I mean, I am hoping I can start as soon as I interview. Unlikely, so maybe I could drive south once my interview is over but then if I start in the next couple of days, mom would have to come home not due to her brother’s needs, but because of mine and I don’t want to be a hindrance on her. Id rather be a comfort if I went at all.
In other news, I got my flooring in my house and all we have left is to get a shower in our apartment and then Kyle and I will complete our unintended house remodel! I am so stoked this has been such a lonnnnngggggg six months with Kyle’s sepsis, the septic tank bursting and flooding our place, to me getting injured and I was then out of work, and then went back just to lose my job. Unemployment has been absolutely ZERO help. I have been unemployed for almost eight weeks and I haven’t received a dime let alone any confirmation that they received my application let alone can’t get ahold of them.

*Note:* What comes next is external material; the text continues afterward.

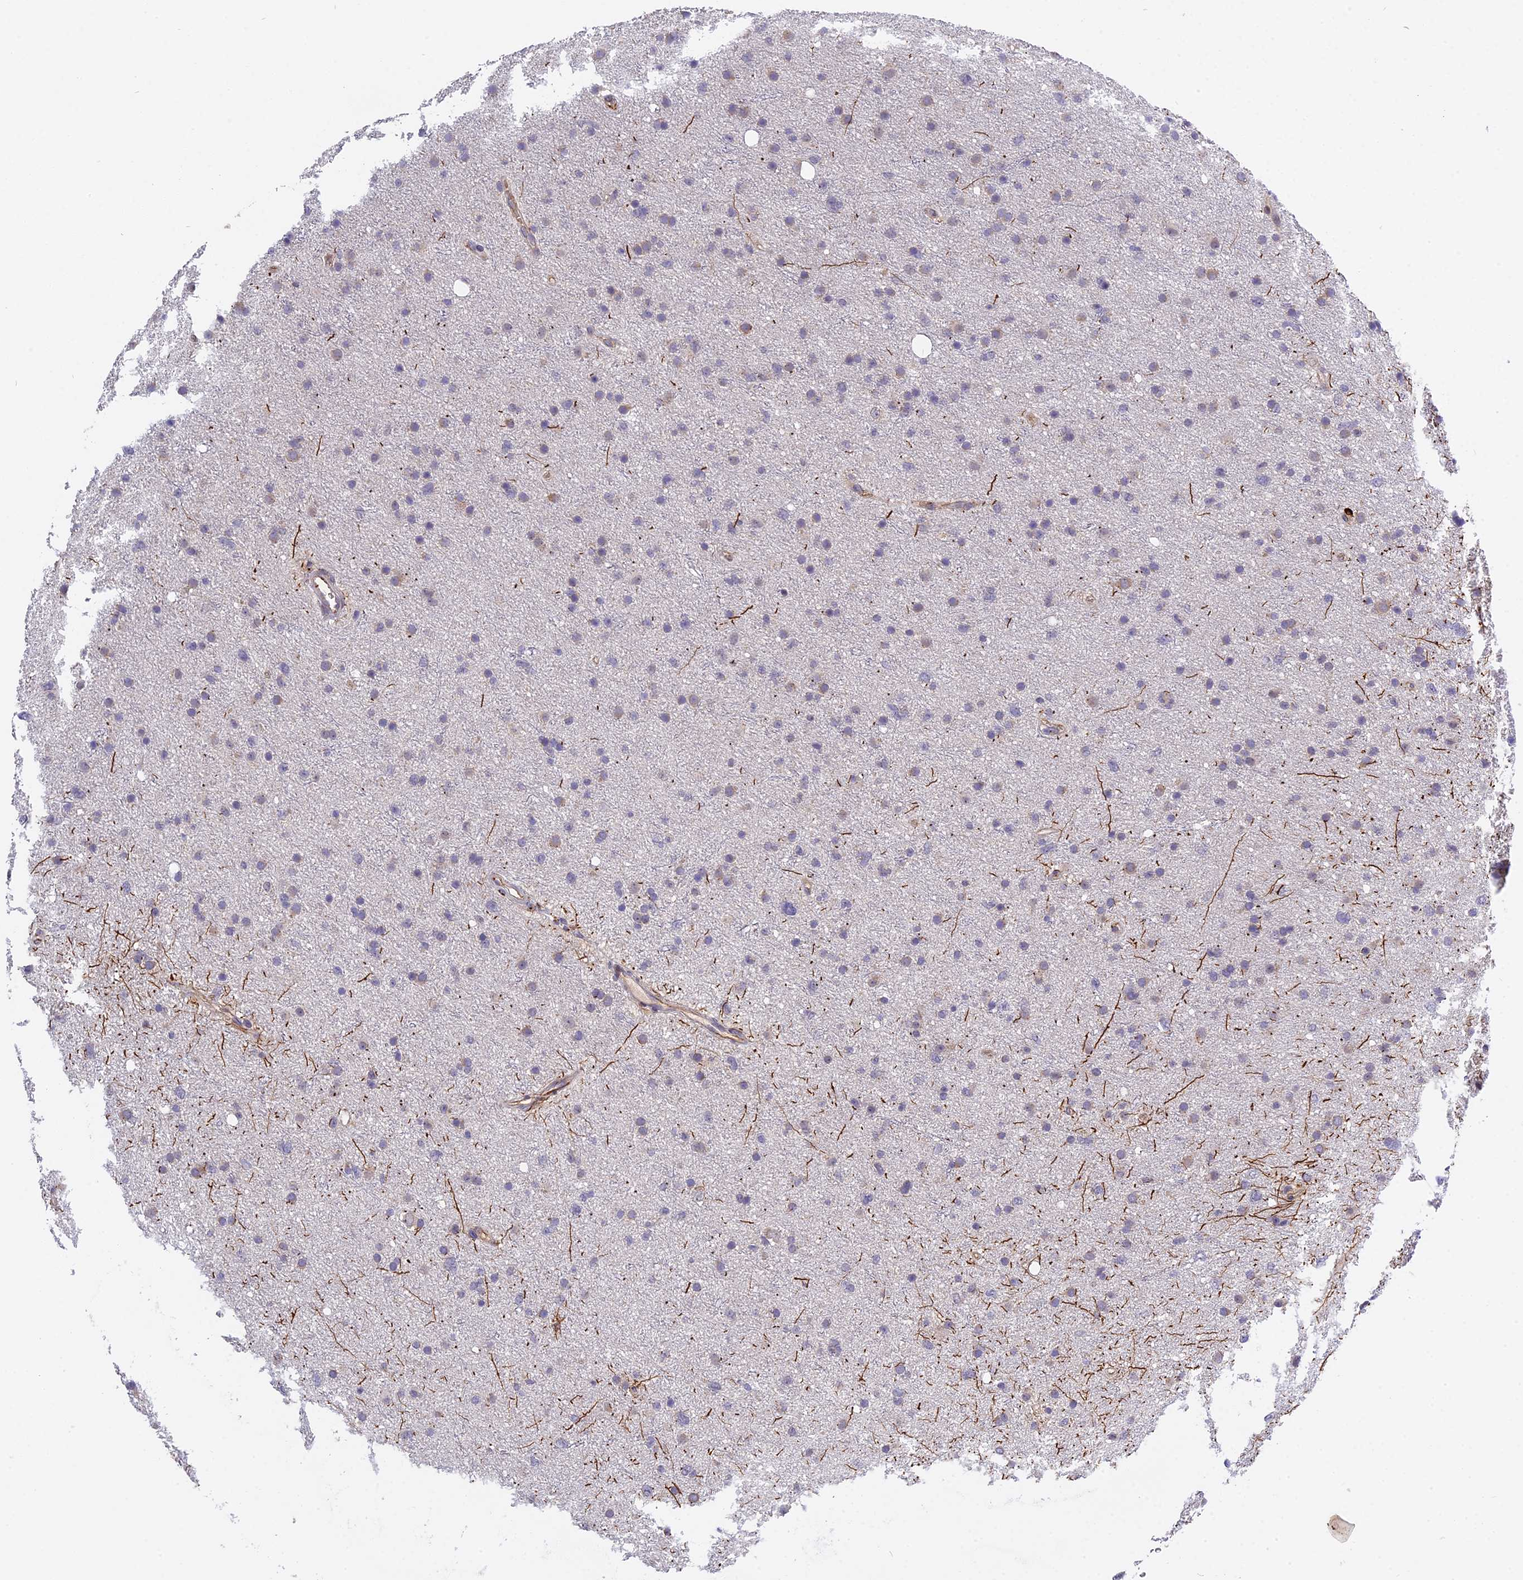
{"staining": {"intensity": "negative", "quantity": "none", "location": "none"}, "tissue": "glioma", "cell_type": "Tumor cells", "image_type": "cancer", "snomed": [{"axis": "morphology", "description": "Glioma, malignant, Low grade"}, {"axis": "topography", "description": "Cerebral cortex"}], "caption": "Histopathology image shows no significant protein positivity in tumor cells of glioma.", "gene": "MFSD2A", "patient": {"sex": "female", "age": 39}}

It’s wild. You call at 8am on the dot Monday morning when they open and their phone lines are busy from then until 5pm, as in the queue is full and can’t receive anymore callers. Wild.
So this interview application fill out appointment is a God send. I don’t even care that it’s only a temporary job as a janitor I need money badly and I am so sick of relying on my husband to provide. I mean, he makes great money but I’m not meant to be a trophy wife or stay at home mom or whatever. I’ve deep cleaned my whole house and I understand I probably couldn’t have done the work that needed to be done with my house if I had been working; so for that I am grateful. But now that tomorrow is the last day of contractors coming over and I’ll be gone for my interview, it’s nice because I can get away, feel like I have a purpose again, and make Kyle’s grandma answer to the contractors instead of me.

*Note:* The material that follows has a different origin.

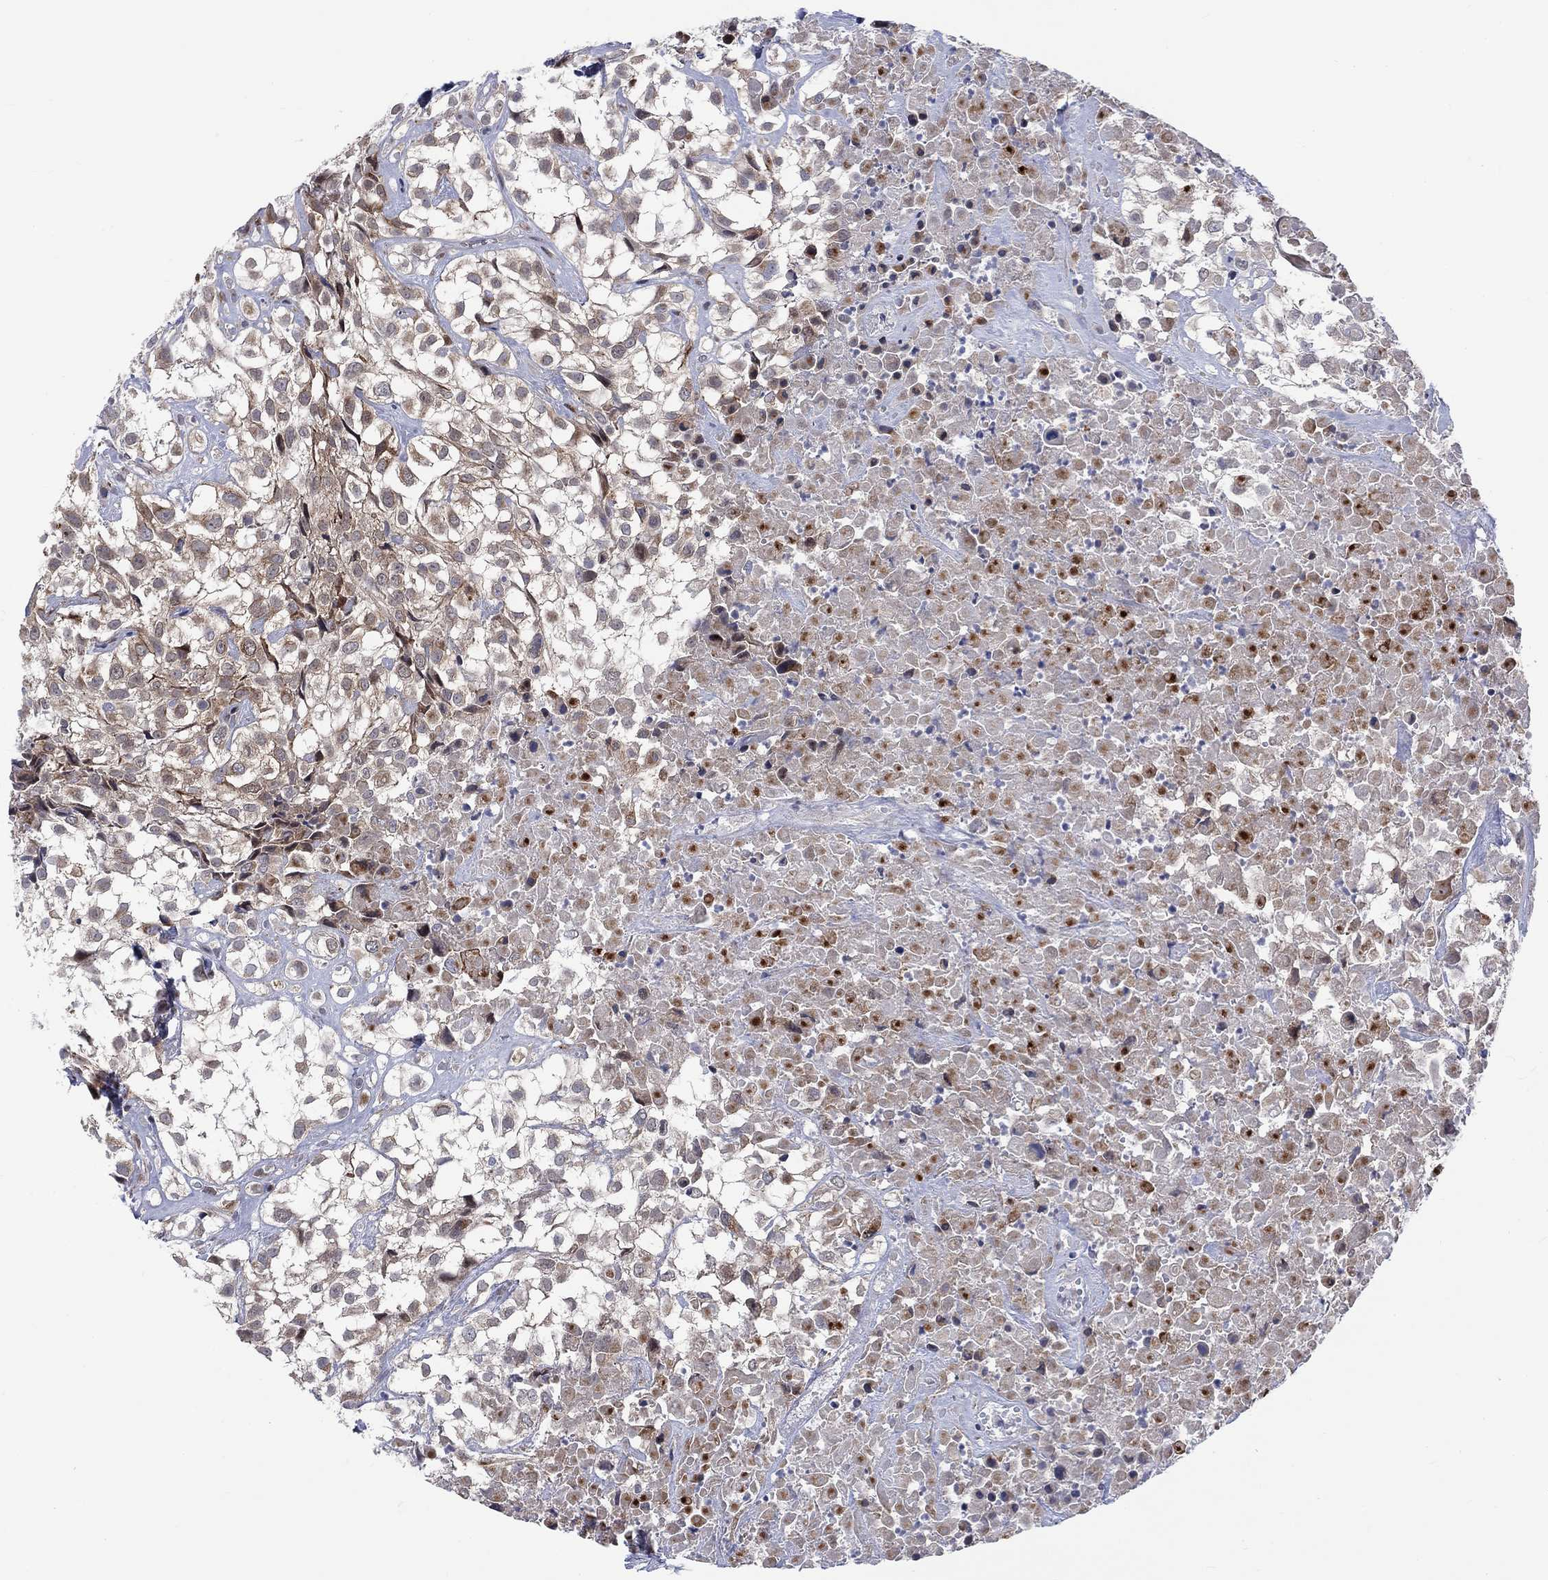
{"staining": {"intensity": "moderate", "quantity": ">75%", "location": "cytoplasmic/membranous"}, "tissue": "urothelial cancer", "cell_type": "Tumor cells", "image_type": "cancer", "snomed": [{"axis": "morphology", "description": "Urothelial carcinoma, High grade"}, {"axis": "topography", "description": "Urinary bladder"}], "caption": "A brown stain labels moderate cytoplasmic/membranous positivity of a protein in urothelial cancer tumor cells.", "gene": "SLC35F2", "patient": {"sex": "male", "age": 56}}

Normally if I wasn’t doing anything, I wouldn’t mind watching the contractors work since this section is my house and I didn’t have a paid job. But the thing is: She isn’t working either, she just leaves nearly every day of the week to go gamble pinochle with her gambling friends. She owns this house and wants shit to get done but won’t be responsible so I can go get a job. You know what really grinds my gears? The sole fact she has not ONCE said THANK YOU to me for cleaning up her trash and dusted from top to bottom half of her four thousand square foot house and washed walls and sweep and mop both of her kitchens both mine and hers, bathrooms, vacuum, etc. No thanks from her or better yet, money for doing the work she would have had a pay a team of people to touch the place. It basically hadn’t been cleaned in 25 plus years when my husband lived down here as a child.
Had I been thanked, and appreciated and not walked on all over I wouldn’t have cared about money. I am literally the only reason they don’t have a rat infested home, I swear. But being butt hurt won’t help anything because I still live here rent free so I really cannot complain but this is my blog and I do what I want! LOL
Gotta be resilient and keep that nose to the grindstone.